» DATA SECTION
....

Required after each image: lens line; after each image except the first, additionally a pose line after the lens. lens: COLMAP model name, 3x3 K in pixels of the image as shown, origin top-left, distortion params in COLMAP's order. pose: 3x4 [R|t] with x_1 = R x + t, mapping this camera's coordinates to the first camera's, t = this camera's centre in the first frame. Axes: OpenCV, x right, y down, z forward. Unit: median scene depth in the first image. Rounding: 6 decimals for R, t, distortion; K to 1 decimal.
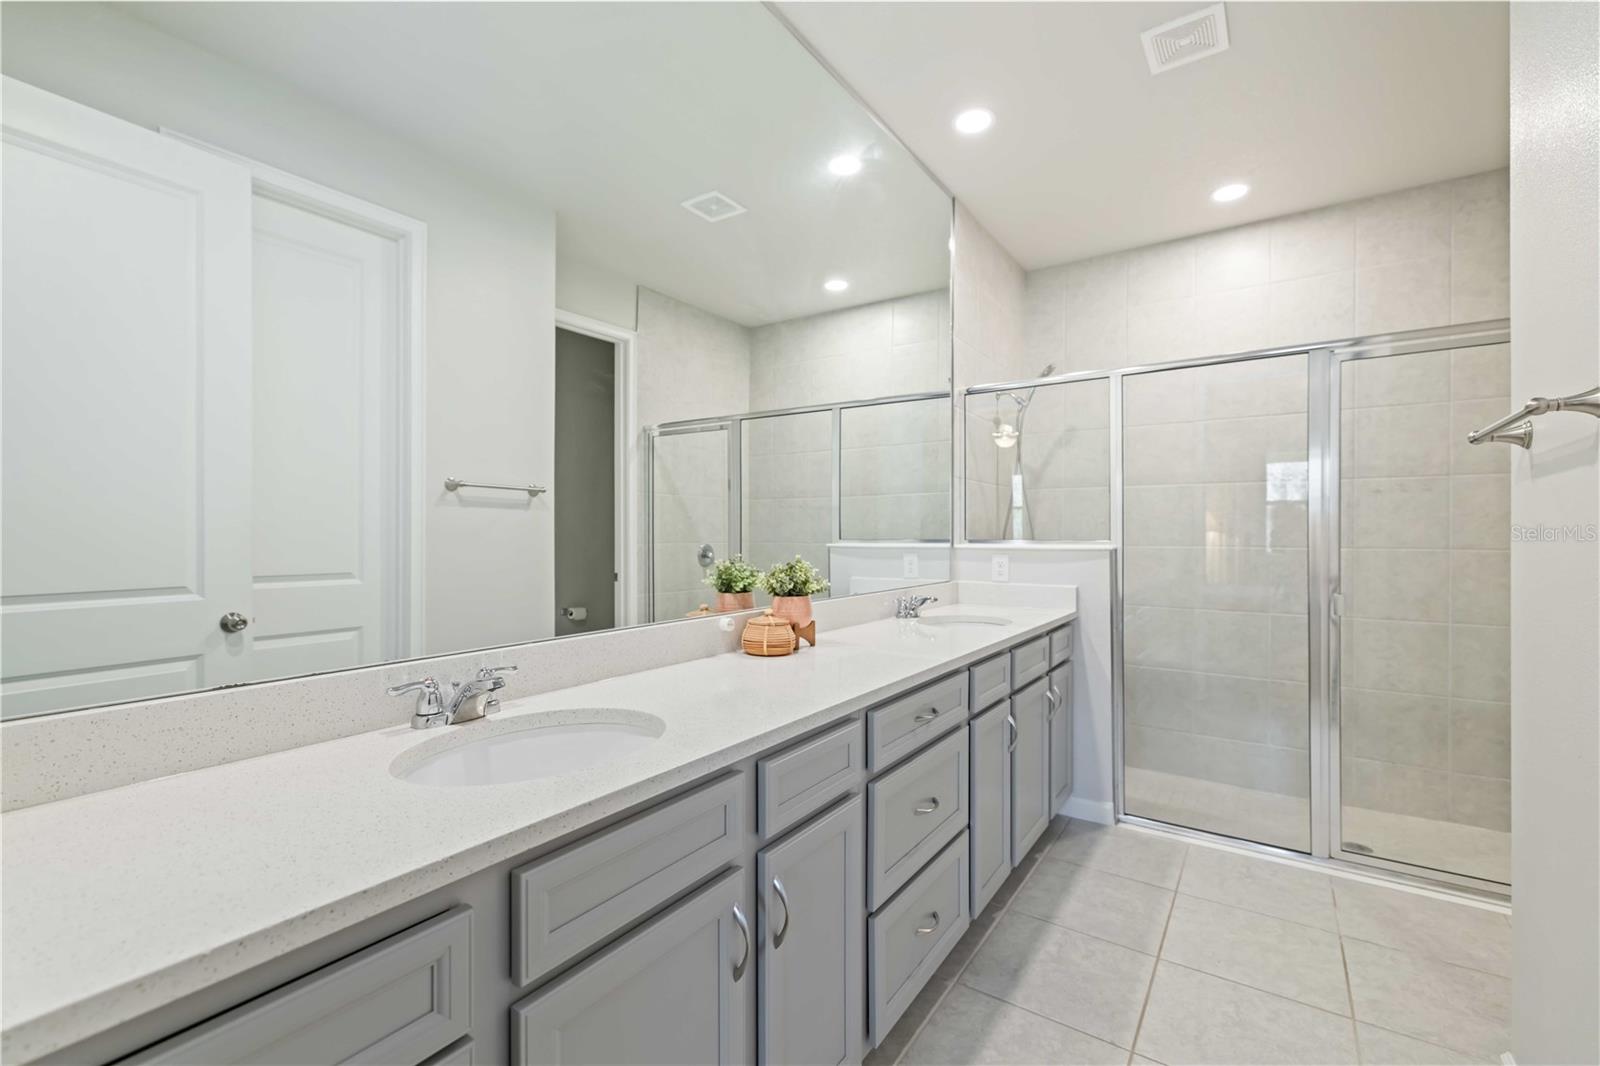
lens RADIAL K [[698.2, 0, 797.6], [0, 698.2, 533.9], [0, 0, 1]] dist [0.006031, 0.000645]
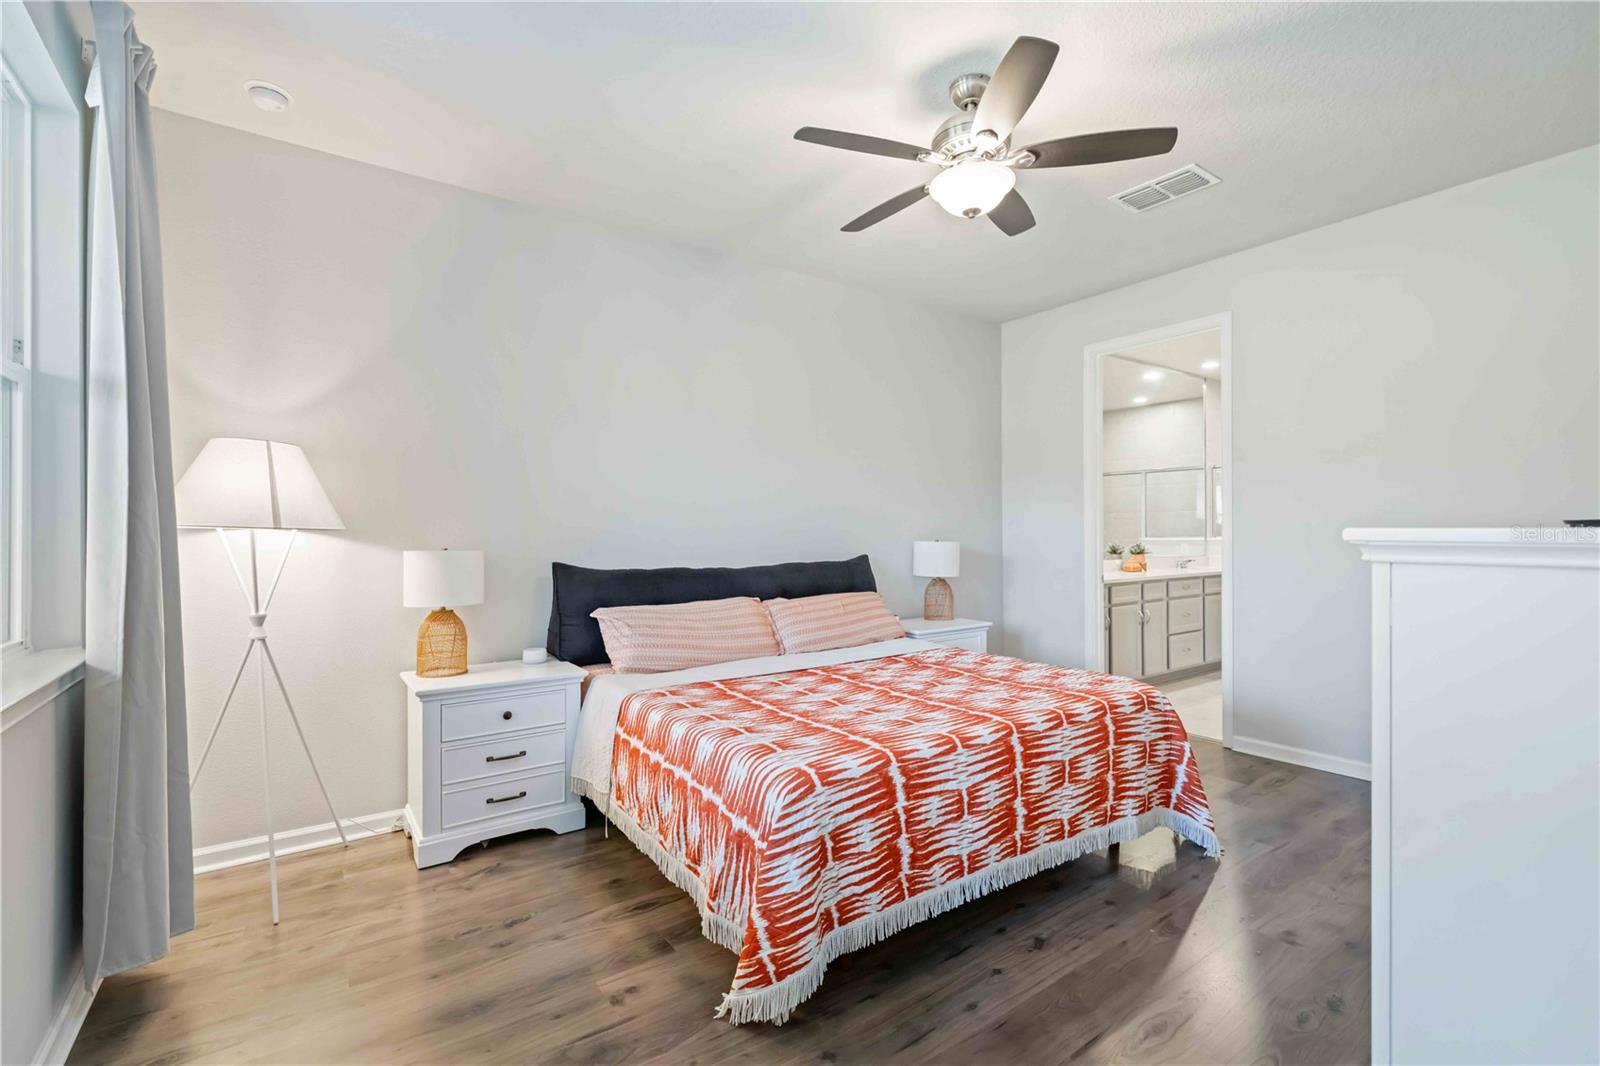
lens RADIAL K [[698.2, 0, 794.0], [0, 698.2, 528.8], [0, 0, 1]] dist [0.006031, 0.000645]
pose [[0.935467, -0.009087, -0.353298, -0.339558], [0.008137, 0.999958, -0.004172, -0.025355], [0.353321, 0.001028, 0.935501, -2.453245]]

....

» EXERCISE BRIEF
Reproduce every line of the data above word for word, omitting the pictures.

» RESULT OF THE TASK
Required after each image: lens line; after each image except the first, additionally a pose line after the lens. lens: COLMAP model name, 3x3 K in pixels of the image as shown, origin top-left, distortion params in COLMAP's order. pose: 3x4 [R|t] with x_1 = R x + t, mapping this camera's coordinates to the first camera's, t = this camera's centre in the first frame. Axes: OpenCV, x right, y down, z forward. Unit: median scene depth in the first image. Rounding: 6 decimals for R, t, distortion; K to 1 decimal.
lens RADIAL K [[698.2, 0, 797.6], [0, 698.2, 533.9], [0, 0, 1]] dist [0.006031, 0.000645]
lens RADIAL K [[698.2, 0, 794.0], [0, 698.2, 528.8], [0, 0, 1]] dist [0.006031, 0.000645]
pose [[0.935467, -0.009087, -0.353298, -0.339558], [0.008137, 0.999958, -0.004172, -0.025355], [0.353321, 0.001028, 0.935501, -2.453245]]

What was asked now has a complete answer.